**What is required:** Pictures aside, every line of the listing should be given again exactly.

____

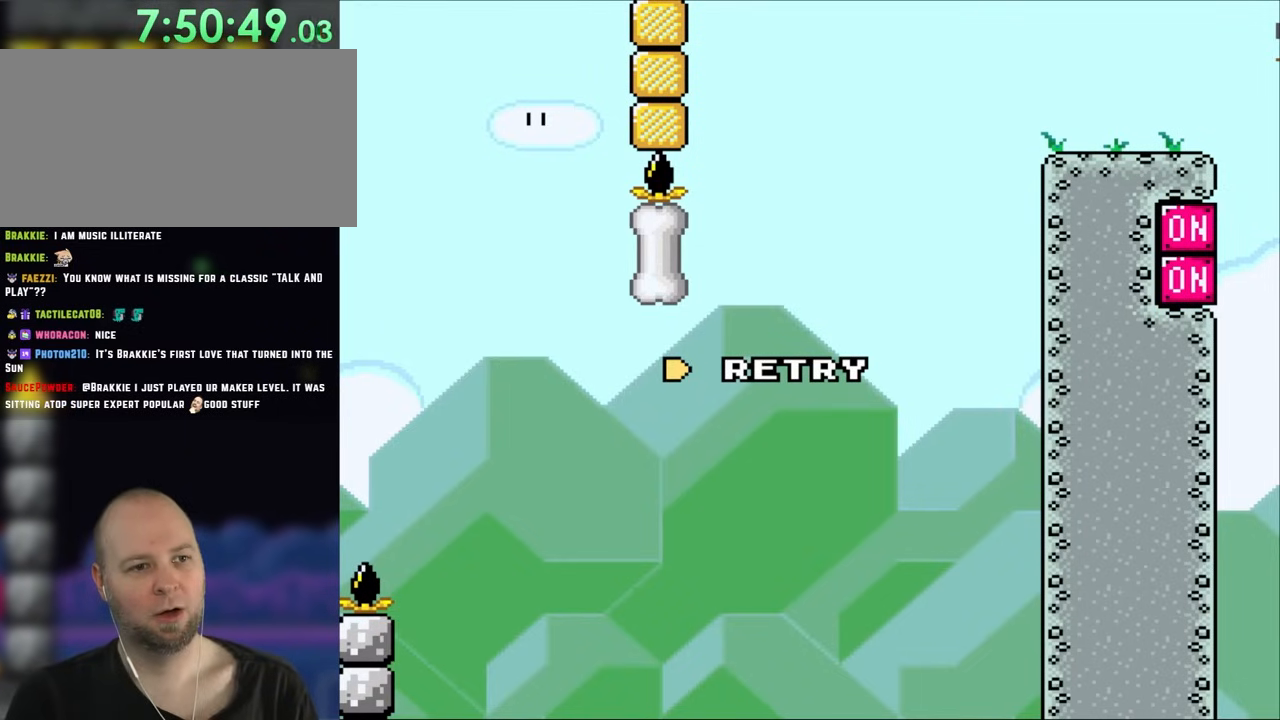
{"dt_ms": 500, "buttons": ["B"], "events": []}
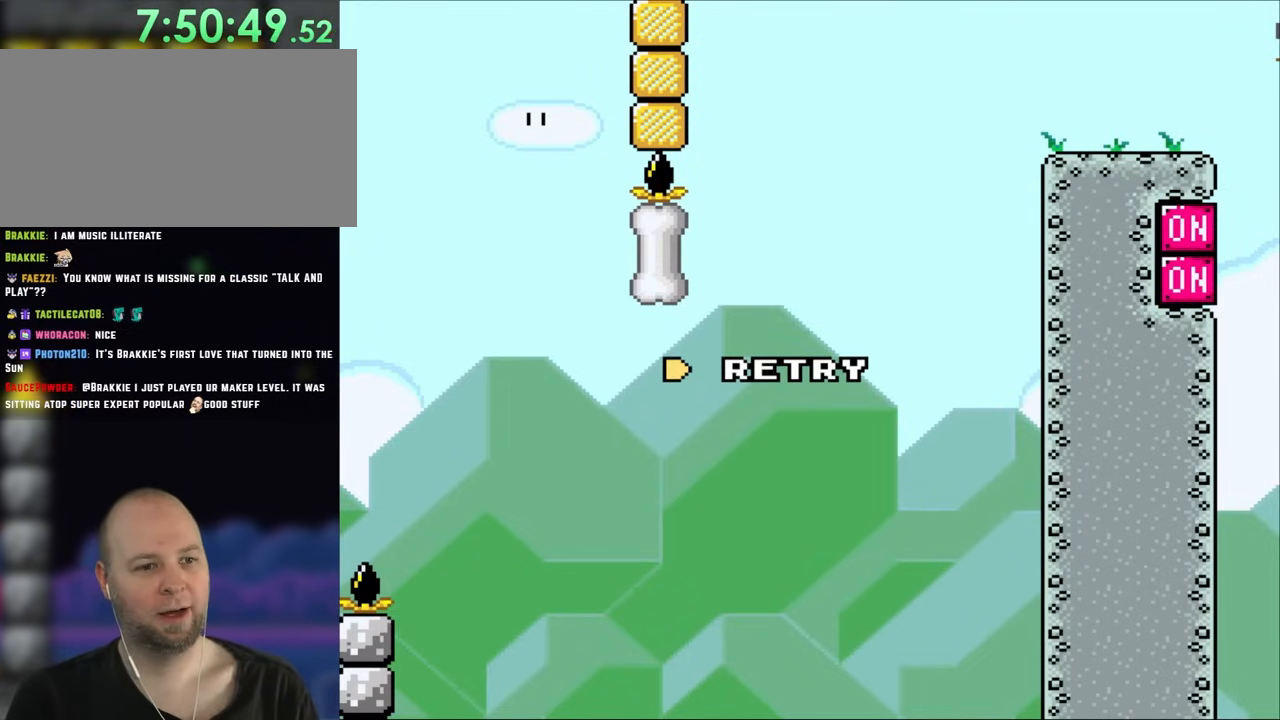
{"dt_ms": 500, "buttons": ["B"], "events": [[33, "B", "up"], [167, "B", "down"]]}
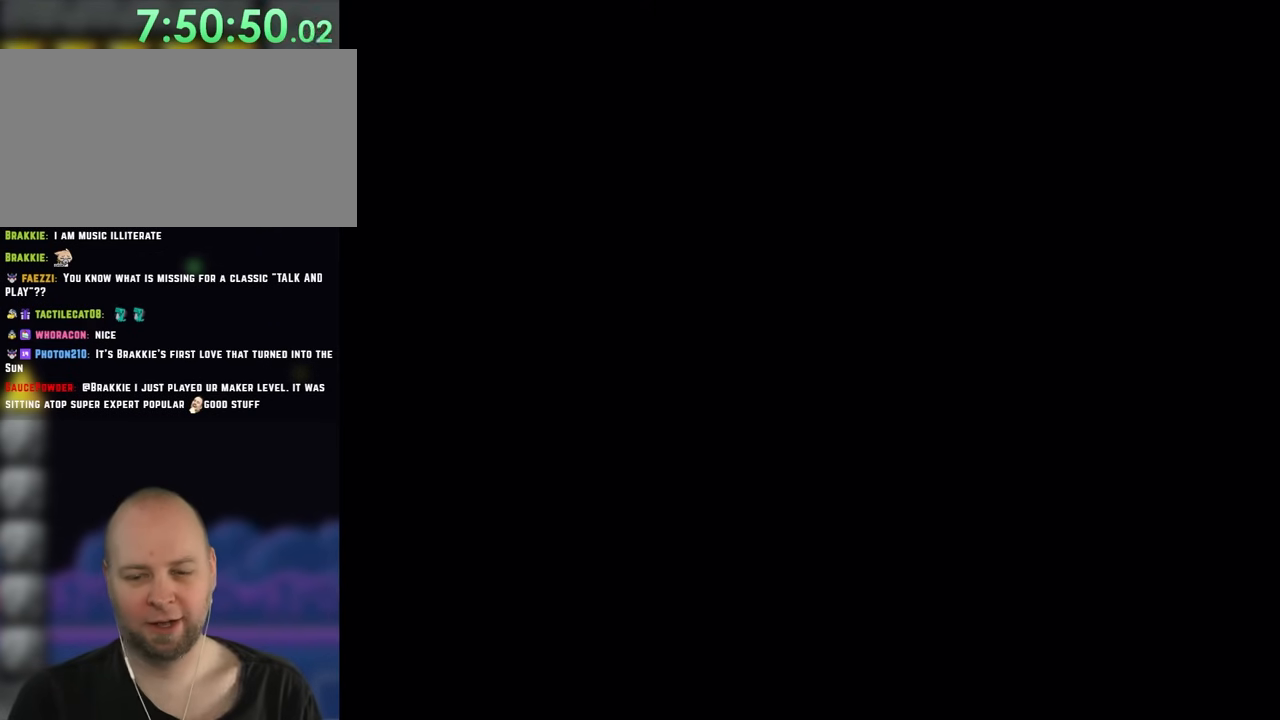
{"dt_ms": 500, "buttons": [], "events": [[183, "B", "up"]]}
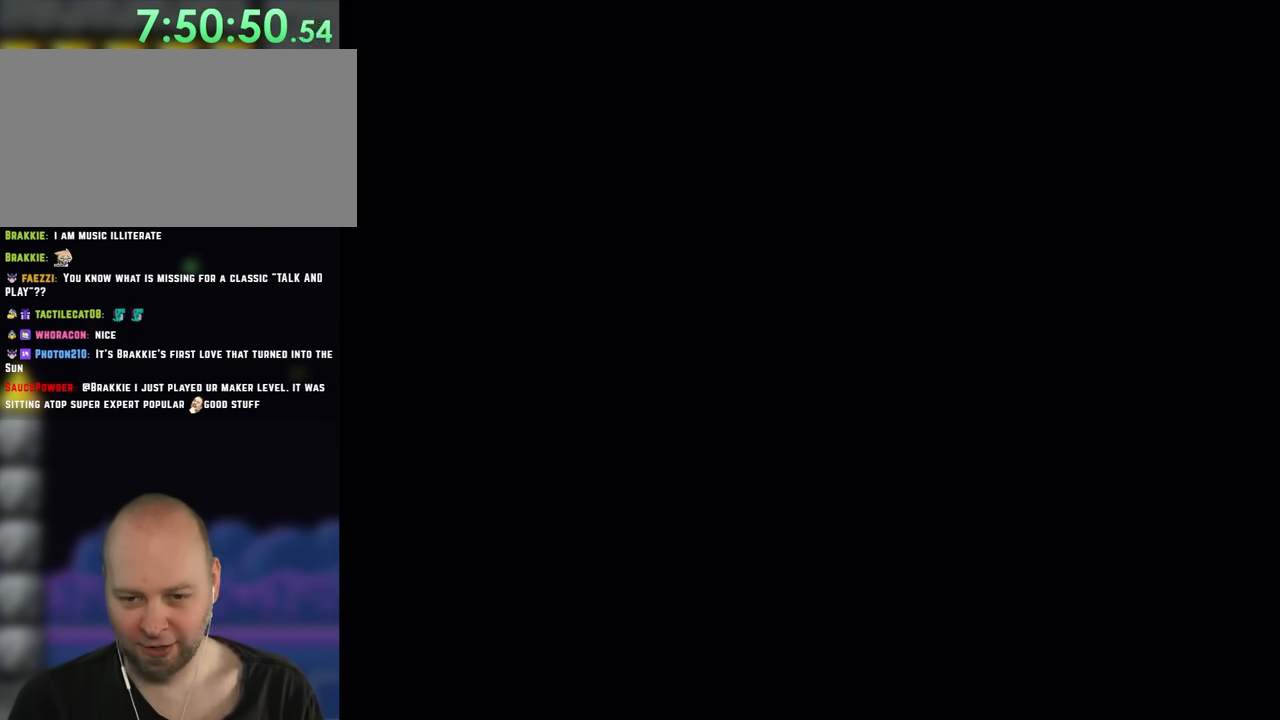
{"dt_ms": 500, "buttons": [], "events": []}
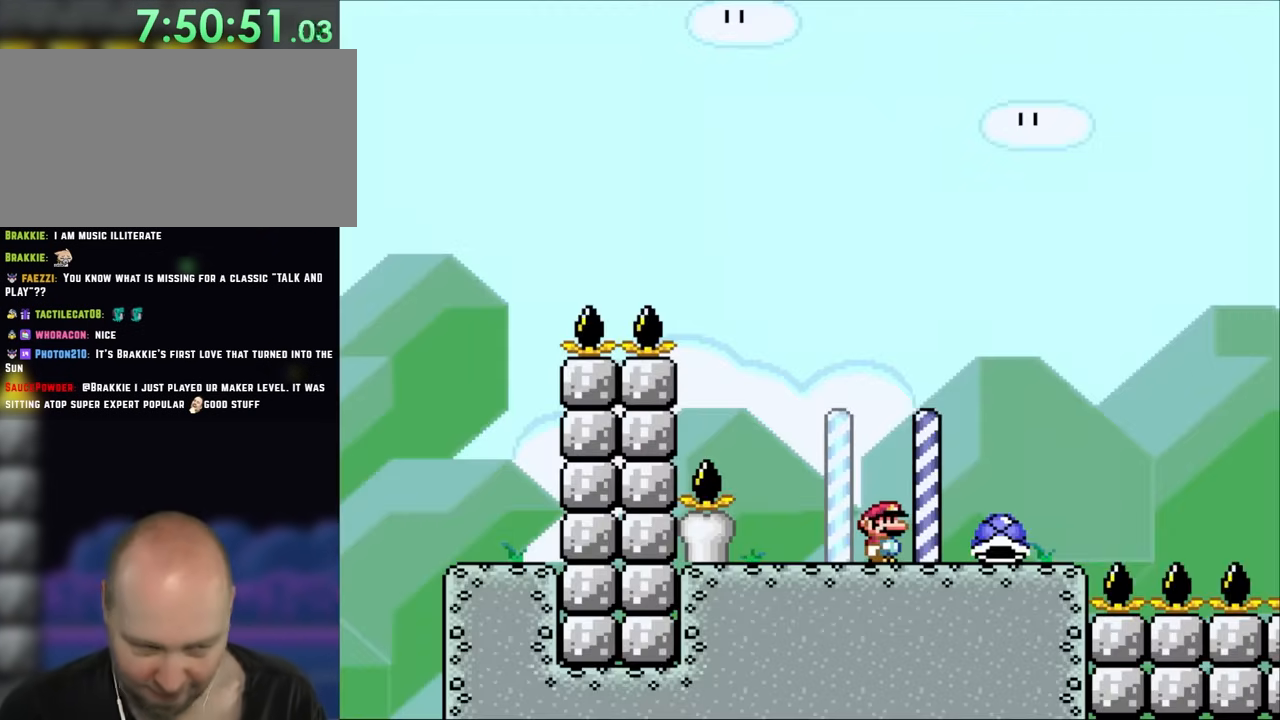
{"dt_ms": 1000, "buttons": []}
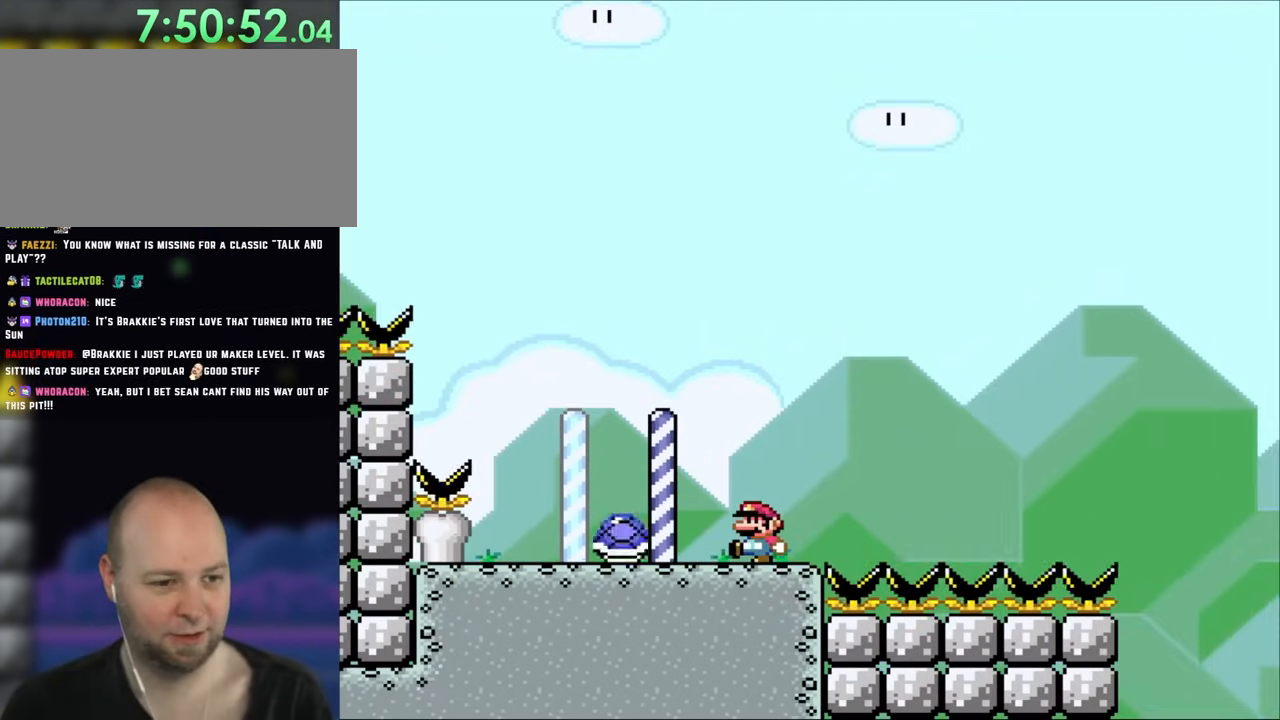
{"dt_ms": 500, "buttons": ["B", "DPAD_RIGHT"], "events": [[333, "DPAD_RIGHT", "down"], [500, "B", "down"]]}
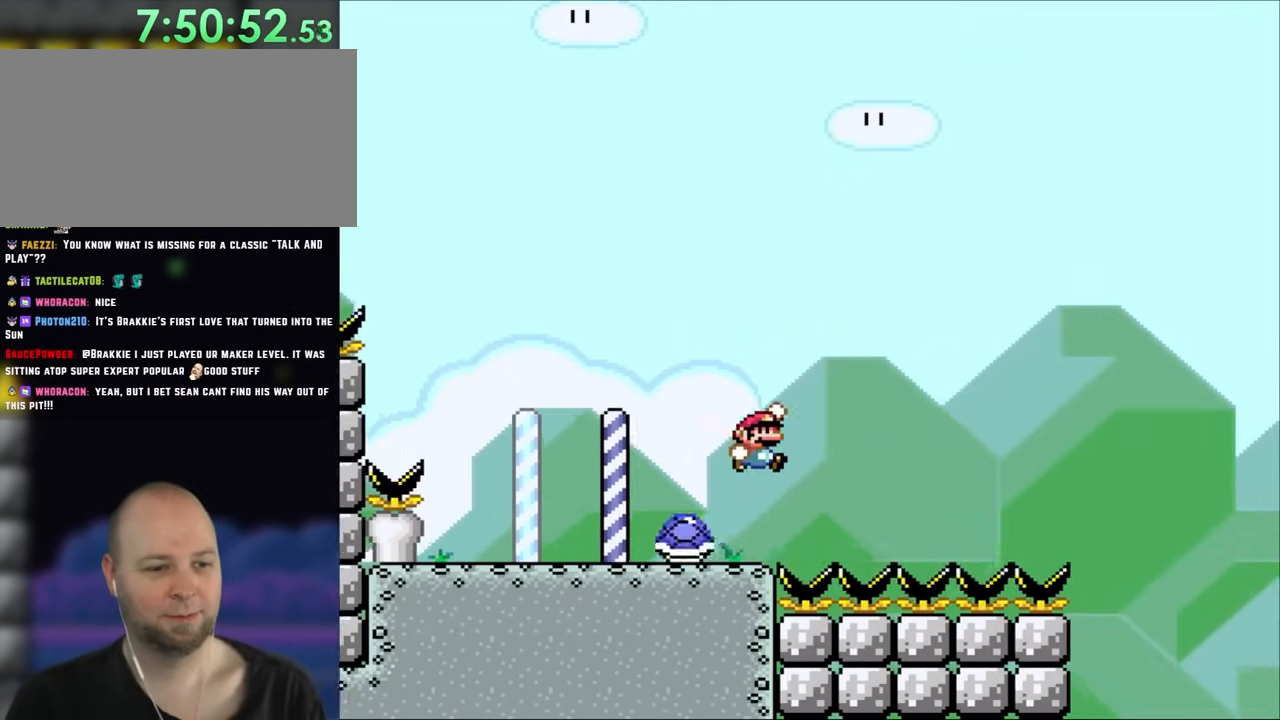
{"dt_ms": 500, "buttons": ["B", "DPAD_RIGHT"], "events": [[17, "DPAD_RIGHT", "up"], [50, "DPAD_RIGHT", "down"], [183, "B", "up"], [450, "B", "down"]]}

____

**Result:**
{"dt_ms": 500, "buttons": ["B"], "events": []}
{"dt_ms": 500, "buttons": ["B"], "events": [[33, "B", "up"], [167, "B", "down"]]}
{"dt_ms": 500, "buttons": [], "events": [[183, "B", "up"]]}
{"dt_ms": 500, "buttons": [], "events": []}
{"dt_ms": 1000, "buttons": []}
{"dt_ms": 500, "buttons": ["B", "DPAD_RIGHT"], "events": [[333, "DPAD_RIGHT", "down"], [500, "B", "down"]]}
{"dt_ms": 500, "buttons": ["B", "DPAD_RIGHT"], "events": [[17, "DPAD_RIGHT", "up"], [50, "DPAD_RIGHT", "down"], [183, "B", "up"], [450, "B", "down"]]}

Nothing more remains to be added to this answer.